Cuando el avión aterrizó en Helsinki, apagué el modo avión.

Tenía treinta y siete llamadas perdidas.

Veintinueve eran de Julian.

Las demás, de Marcus y dos amigas en común.

No respondí a ninguna.

Tomé el tren nocturno hacia Laponia mientras la nieve cubría lentamente los bosques de abedules.
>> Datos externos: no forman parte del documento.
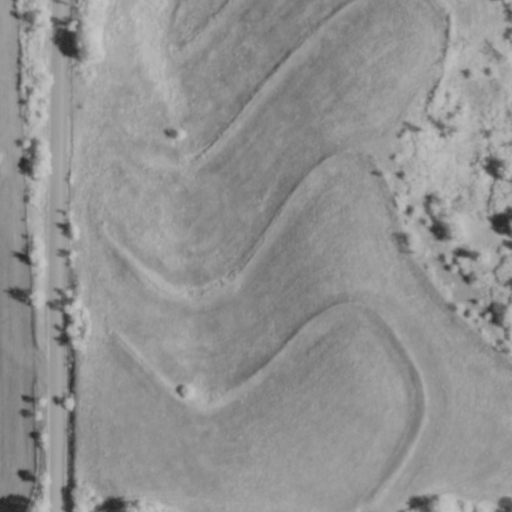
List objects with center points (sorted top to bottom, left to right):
road: (59, 256)
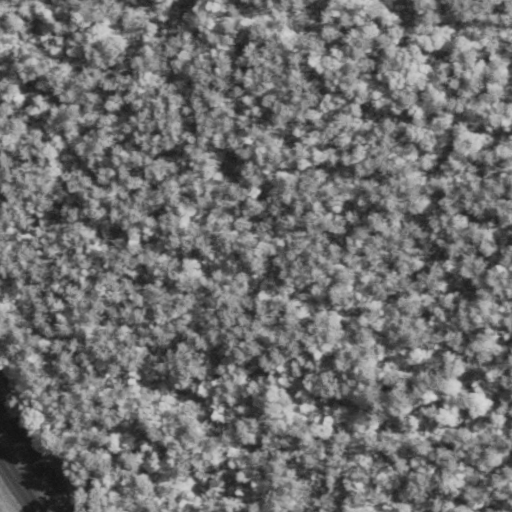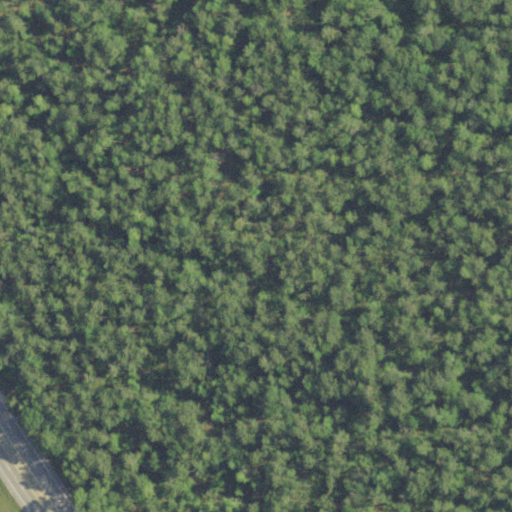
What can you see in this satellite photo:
road: (31, 469)
road: (17, 487)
Por primera vez en cinco años, no estaba organizando el viaje de otra persona.

Solo respiraba.

Al llegar a la cabaña de cristal, la recepcionista sonrió.

—¿Señorita Claire?

Asentí.

—Tenemos preparada una sorpresa para la pareja.

Negué suavemente.

—Ya no hay pareja.

Ella no hizo preguntas.

Solo retiró uno de los juegos de bienvenida.

Dos copas.

Dos albornoces.

Dos pares de pantuflas.

Todo volvió a ser uno.

Aquella noche me acosté mirando el techo de cristal.
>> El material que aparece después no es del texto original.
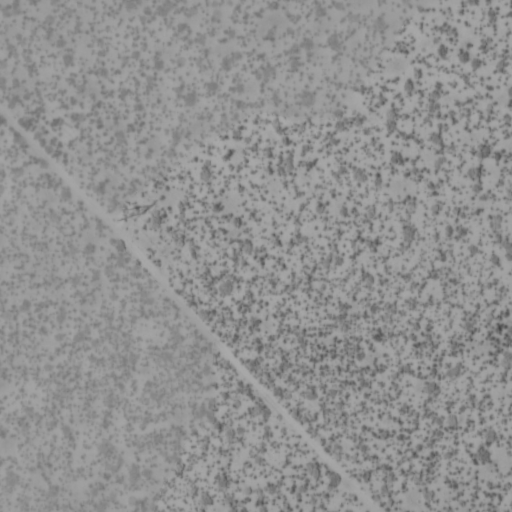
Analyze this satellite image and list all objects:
power tower: (120, 211)
road: (185, 314)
Las primeras luces verdes comenzaron a aparecer sobre el cielo ártico.

Lloré.

No por Julian.

Lloré por la mujer que durante cinco años creyó que amar significaba ser siempre la que cedía.

A la mañana siguiente salí a caminar entre la nieve.

Mientras fotografiaba un lago completamente congelado, escuché una voz en inglés.

—¿Podría tomarme una fotografía?

Era un hombre de unos cuarenta años acompañado por una niña de ocho.

Le devolví el teléfono después de hacer varias fotos.

La pequeña sonrió.

—Papá siempre sale con los ojos cerrados.

Los tres terminamos riendo.

Antes de despedirse, él preguntó:

—¿Viaja sola?

—Sí.

—Debe de ser valiente.

Miré la inmensidad blanca frente a nosotros.

—No.

Solo estoy aprendiendo a dejar de esperar a quien nunca llega.

Aquellas palabras también parecían dirigidas a mí.

Mientras tanto, al otro lado del mundo, Julian descubría que las consecuencias no terminaban en el aeropuerto.

Cuando llegó al apartamento encontró la mitad del armario vacío.

Mi ropa había desaparecido.

También mi ordenador.

Los documentos.

Y la cuenta conjunta aparecía oficialmente cancelada.

Me llamó otra vez.

No contesté.

Entonces escribió un mensaje.

“Ya basta. Cuando vuelvas hablaremos como adultos.”

Lo eliminé sin abrirlo.

Dos días después publicó una fotografía desde una cafetería junto a Vanessa.

Intentaba demostrar que todo estaba bajo control.

Pero los comentarios comenzaron a multiplicarse.

“¿No era el viaje de aniversario con Claire?”

“¿Dónde está tu prometida?”

“¿Por qué aparece siempre la misma chica?”

Por primera vez, Julian no podía controlar la versión de la historia.

La verdad había comenzado a caminar sola.

La cuarta noche en Finlandia ocurrió lo que había esperado durante años.

La aurora cubrió todo el cielo.

Verde.

Azul.

Violeta.

Miles de luces danzando sobre la nieve.

Saqué del bolsillo una pequeña caja.

Dentro estaba el anillo que Julian pensaba regalarme.

Lo había encontrado mientras vaciaba el apartamento.

Nunca quiso esconderlo demasiado bien.

Lo observé durante unos segundos.

Después cerré la caja.

No necesitaba ese símbolo para confirmar que había tomado la decisión correcta.

La recepcionista se acercó discretamente.

—Señorita Claire…

Hay alguien preguntando por usted en recepción.

Fruncí el ceño.

—¿Quién?

—No quiso decir su nombre.

Solo pidió entregarle esto.

Me tendió un sobre.

En la parte delantera solo aparecía una frase escrita a mano.

“No vengo en nombre de Julian. Vengo porque Vanessa lleva cinco años mintiéndoles a los dos.”